Она явно не собиралась плохо отзываться о Перле, и я посмотрел на нее с признательностью. "Я не ошибся в Сесилии, - мелькнула у меня мысль. Сколько благородства, сколько понимания!" И в очередной раз я удивился, что мог принять ее когда-то за женщину моей жизни. Верный друг, она была непостижимо далека моему сердцу. Итак, я перешел к той, которая была близка:
– Перла все еще в Праге?
– Да, и не может вернуться сюда. За ней наблюдают и не выпускают из страны. Стало известно, что она принадлежит к революционной организации. Ее взяли, допрашивали, пытали, конечно же, но она утверждает, что никого не выдала. Потом ее выпустили. Возможно, ее считают незначительной фигурой или хотят проследить за ней, чтобы выйти на руководителей тайного общества. Несчастная знает: один неверный шаг, и она пропала. Приехать сюда - об этом нет и речи.
– А если я поеду к ней?
– Эта женщина живет воспоминанием о тебе. Я бы сказала даже, что она с безразличием относится к происходящему. Словно ей достаточно было одной встречи с тобой.
– Ты полагаешь, что я все-таки должен решиться и поехать?
– Я услышала от нее какую-то фантастическую историю. Вы были знакомы до вашего знакомства: ты ей приснился. Во сне она полюбила тебя, а когда увидела наяву, то не удивилась, потому что ждала этого все время. Объяснять что-то не было необходимости. Почему она не могла влюбиться в одно мгновение? Достойная женщина, встречающая настоящую любовь, не прибегает к уловкам и уверткам: такие игры не для нее. Уверяю тебя, что мужчина - если только он не безмозглый чурбан - чувствует это. Каждый дурак слышал о любви с первого взгляда и знает, что влюбленные всегда докажут: то, что с ними случилось, должно было случиться.

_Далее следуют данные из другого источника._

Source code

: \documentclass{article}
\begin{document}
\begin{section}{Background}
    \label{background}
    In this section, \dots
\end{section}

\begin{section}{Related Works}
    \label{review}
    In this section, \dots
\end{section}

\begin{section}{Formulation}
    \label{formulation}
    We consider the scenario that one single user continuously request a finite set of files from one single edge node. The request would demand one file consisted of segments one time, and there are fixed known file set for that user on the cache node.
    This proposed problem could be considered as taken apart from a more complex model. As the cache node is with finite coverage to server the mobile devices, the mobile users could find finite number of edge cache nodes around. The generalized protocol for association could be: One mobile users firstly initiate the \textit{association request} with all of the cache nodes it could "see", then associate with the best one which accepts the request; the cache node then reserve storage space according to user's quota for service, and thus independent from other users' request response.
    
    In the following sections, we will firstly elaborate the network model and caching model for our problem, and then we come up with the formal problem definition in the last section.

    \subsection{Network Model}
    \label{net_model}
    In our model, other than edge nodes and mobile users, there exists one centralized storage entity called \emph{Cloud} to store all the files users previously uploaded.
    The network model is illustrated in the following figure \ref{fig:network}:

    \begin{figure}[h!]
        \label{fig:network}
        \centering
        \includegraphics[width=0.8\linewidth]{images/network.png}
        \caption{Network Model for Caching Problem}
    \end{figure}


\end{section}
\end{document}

– Так, может, мне попробовать найти ее?
– Лучше не пытайся. Бедняжка похожа на всех женщин: у нее на уме только ты. Тебе этого не понять, мужчины настолько сдержанны.

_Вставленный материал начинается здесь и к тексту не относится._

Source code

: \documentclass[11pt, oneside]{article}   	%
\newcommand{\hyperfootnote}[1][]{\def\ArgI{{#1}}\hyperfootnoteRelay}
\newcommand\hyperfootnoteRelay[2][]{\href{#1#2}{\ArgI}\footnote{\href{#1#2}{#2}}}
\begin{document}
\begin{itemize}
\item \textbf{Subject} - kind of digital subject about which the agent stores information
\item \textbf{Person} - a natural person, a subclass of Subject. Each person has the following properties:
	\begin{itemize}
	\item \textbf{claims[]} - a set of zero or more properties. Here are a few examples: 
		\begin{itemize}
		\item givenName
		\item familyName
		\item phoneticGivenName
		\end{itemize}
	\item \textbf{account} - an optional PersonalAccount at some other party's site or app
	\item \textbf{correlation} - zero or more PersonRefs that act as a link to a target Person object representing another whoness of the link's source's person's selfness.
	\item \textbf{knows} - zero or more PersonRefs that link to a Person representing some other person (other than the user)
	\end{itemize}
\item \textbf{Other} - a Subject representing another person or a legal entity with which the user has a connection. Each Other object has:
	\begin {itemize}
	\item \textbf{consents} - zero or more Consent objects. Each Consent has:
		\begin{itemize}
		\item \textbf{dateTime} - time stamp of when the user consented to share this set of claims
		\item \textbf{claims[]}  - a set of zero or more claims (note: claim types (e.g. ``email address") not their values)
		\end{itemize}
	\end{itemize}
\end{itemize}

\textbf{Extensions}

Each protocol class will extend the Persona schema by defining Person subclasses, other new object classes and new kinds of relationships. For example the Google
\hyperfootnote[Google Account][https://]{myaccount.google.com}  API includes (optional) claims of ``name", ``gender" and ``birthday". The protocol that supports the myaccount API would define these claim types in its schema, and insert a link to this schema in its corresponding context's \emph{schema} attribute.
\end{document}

– Ну, не совсем. Стоит послушать их в клубе...
– Сразу же по приезде ты будешь арестован. В конце концов посольство вмешается, и тебя вышлют из страны. Лучше не пытайся.
Страх - чувство объяснимое, но до чего же унылое.
Примечания
Карраско - пляж в Монтевидео.
"Осуждение Фауста" - оратория (драматическая легенда) французского композитора Гектора Берлиоза (1803-1869).
Кампо Эстанислао дель (1834-1880) - аргентинский писатель и общественный деятель. Главное его произведение - поэма "Фауст" (одна из основных сюжетных линий поэмы: гаучо Анастасио Эль-Польо рассказывает о своих впечатлениях от оперы Гуно "Фауст").
Глюкисты, пиччиннисты - неологизмы Биой Касареса. Глюкисты последователи и приверженцы австрийского композитора Кристофа Виллибальда Глюка (1714-1787), пиччиннисты - почитатели итальянского композитора Никола Винченцо Пиччинни (1728-1800).